Por curiosidade, refira-se que Kondratiev baseou as suas conclusões em dados estatísticos e cálculos complexos e demorados. Porém, a divulgação de ciclos no capitalismo não cabia na tese vigente no princípio do século XX de que o capitalismo estava numa fase terminal (recorde-se o texto de Lenin “Imperialismo - Estado Supremo do Capitalismo” que ainda tem crentes… um século depois. Como os cálculos não coincidiam com a especulação política, um criminoso chamado Trotsky tratou de inventar números que contrariassem o estudo de Kondratiev e se adequassem às conveniências políticas; e, na sequência, o seu irmão gêmeo, Stalin acabaria por mandar assassinar Kondratiev, como herético do dogma “socialista”.

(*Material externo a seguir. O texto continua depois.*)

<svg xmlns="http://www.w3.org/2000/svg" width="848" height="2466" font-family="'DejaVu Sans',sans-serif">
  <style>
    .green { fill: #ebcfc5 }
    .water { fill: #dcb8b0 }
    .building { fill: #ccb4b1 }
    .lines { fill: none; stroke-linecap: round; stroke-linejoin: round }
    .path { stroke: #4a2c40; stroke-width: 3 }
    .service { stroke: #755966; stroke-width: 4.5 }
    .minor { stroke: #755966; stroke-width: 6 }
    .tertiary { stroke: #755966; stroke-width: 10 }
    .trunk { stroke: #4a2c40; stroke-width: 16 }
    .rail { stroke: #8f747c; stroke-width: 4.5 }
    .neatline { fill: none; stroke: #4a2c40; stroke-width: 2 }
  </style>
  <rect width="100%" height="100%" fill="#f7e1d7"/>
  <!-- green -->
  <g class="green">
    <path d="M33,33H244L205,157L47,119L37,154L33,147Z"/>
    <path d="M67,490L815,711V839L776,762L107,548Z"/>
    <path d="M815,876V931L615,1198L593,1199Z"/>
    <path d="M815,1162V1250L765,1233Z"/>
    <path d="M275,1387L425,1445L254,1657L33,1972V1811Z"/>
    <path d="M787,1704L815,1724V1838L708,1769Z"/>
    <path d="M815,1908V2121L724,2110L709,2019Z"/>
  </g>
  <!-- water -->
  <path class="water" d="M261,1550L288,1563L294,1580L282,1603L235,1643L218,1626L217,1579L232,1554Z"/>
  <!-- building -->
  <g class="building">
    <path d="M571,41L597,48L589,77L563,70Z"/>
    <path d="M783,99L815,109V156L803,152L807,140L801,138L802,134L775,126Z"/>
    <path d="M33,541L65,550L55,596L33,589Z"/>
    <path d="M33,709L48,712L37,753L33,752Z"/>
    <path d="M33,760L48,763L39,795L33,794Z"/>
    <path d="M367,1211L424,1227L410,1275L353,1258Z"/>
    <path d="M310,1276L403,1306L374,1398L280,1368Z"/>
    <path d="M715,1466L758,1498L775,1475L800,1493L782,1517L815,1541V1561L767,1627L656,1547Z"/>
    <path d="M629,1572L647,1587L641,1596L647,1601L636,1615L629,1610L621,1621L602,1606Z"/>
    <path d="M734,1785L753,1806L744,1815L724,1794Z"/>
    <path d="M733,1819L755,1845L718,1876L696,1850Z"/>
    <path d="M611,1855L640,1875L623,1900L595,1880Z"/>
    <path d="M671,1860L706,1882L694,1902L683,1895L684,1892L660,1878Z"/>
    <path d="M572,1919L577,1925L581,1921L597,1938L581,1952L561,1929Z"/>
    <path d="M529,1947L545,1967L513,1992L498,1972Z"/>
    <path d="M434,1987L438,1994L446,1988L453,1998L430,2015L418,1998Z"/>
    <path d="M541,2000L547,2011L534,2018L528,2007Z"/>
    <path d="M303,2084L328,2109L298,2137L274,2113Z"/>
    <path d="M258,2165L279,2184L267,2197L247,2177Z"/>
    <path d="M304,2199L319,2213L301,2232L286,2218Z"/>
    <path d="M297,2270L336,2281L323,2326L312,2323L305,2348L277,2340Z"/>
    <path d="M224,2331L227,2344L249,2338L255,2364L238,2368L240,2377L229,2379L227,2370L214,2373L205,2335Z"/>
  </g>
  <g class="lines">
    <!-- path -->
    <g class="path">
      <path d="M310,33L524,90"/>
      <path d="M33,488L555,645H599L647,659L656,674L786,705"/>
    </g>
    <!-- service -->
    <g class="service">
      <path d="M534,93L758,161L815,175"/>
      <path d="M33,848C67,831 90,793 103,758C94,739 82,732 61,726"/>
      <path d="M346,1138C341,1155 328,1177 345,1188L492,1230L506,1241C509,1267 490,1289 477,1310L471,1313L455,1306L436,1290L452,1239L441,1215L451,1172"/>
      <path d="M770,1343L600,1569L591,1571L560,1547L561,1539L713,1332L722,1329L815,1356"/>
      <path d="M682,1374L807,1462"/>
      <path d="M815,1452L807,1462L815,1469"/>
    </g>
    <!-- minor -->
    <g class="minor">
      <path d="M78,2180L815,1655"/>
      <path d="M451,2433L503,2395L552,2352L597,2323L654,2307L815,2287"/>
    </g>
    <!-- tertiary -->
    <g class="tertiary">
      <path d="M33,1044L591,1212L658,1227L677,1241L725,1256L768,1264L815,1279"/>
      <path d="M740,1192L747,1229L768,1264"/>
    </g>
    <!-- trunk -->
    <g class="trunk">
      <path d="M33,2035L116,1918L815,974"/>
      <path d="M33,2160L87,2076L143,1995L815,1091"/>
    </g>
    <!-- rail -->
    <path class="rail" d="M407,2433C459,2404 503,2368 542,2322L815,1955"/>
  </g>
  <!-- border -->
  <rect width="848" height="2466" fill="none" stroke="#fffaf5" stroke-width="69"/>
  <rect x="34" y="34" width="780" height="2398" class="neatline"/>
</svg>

[3]  Lenin entendeu o taylorismo de um modo economicista. Defendeu que seria uma boa forma de aumentar a produtividade mas, menosprezou a violência da pressão exercida sobre os trabalhadores, relegados a tarefas atomizadas, dificultando assim a compreensão do processo produtivo que caberia apenas aos gestores… que viriam a constituir o grupo dominante no PCUS e na URSS, com os resultados que se conhecem do capitalismo de estado que colocaram no terreno. O massacre de Kronstadt, o esmagamento da rebelião de Makhno, a aplicação da NEP e do Código do Trabalho de 1922 desvaneceram qualquer lógica de controlo operário, tornando instrumentalizados pelo Estado, os sovietes, os comités de fábrica e os sindicatos...

[4] A produção em massa embarateceu o preço do célebre Ford T de 900 para 350 dólares, o que correspondia a cerca de 20% do rendimento anual de um trabalhador da própria Ford. Cabe perguntar quantos trabalhadores, hoje, podem comprar um automóvel novo … com 20% do seu rendimento anual.

[5]  Considera-se que a especialização dos EUA pesa na economia global através da produção de armamento, da tecnologia informática e o seu correlato de controlo da informação, da produção de cereais e da ideologia reacionária emanada de Hollywood

[6] Sobre a constituição do capitalismo de estado utilizamos elementos contidos na “Historia de la Unión Soviética” de Carlos Taibo.

[7]  As bases para esta mudança encontram-se em “O Marxismo e a Questão Nacional” de J. Stalin  (1934) que retoma as ideias de Otto Bauer no princípio do século e é objeto de um imediato desenvolvimento teórico por Henri Lefèbvre “O Nacionalismo Contra as Nações” (1937). Este modelo teórico, passados 80 anos continua vivo no PCP, com a sua “política patriótica de esquerda” ou no KKE, grego, que não esconde a sua admiração por Stalin.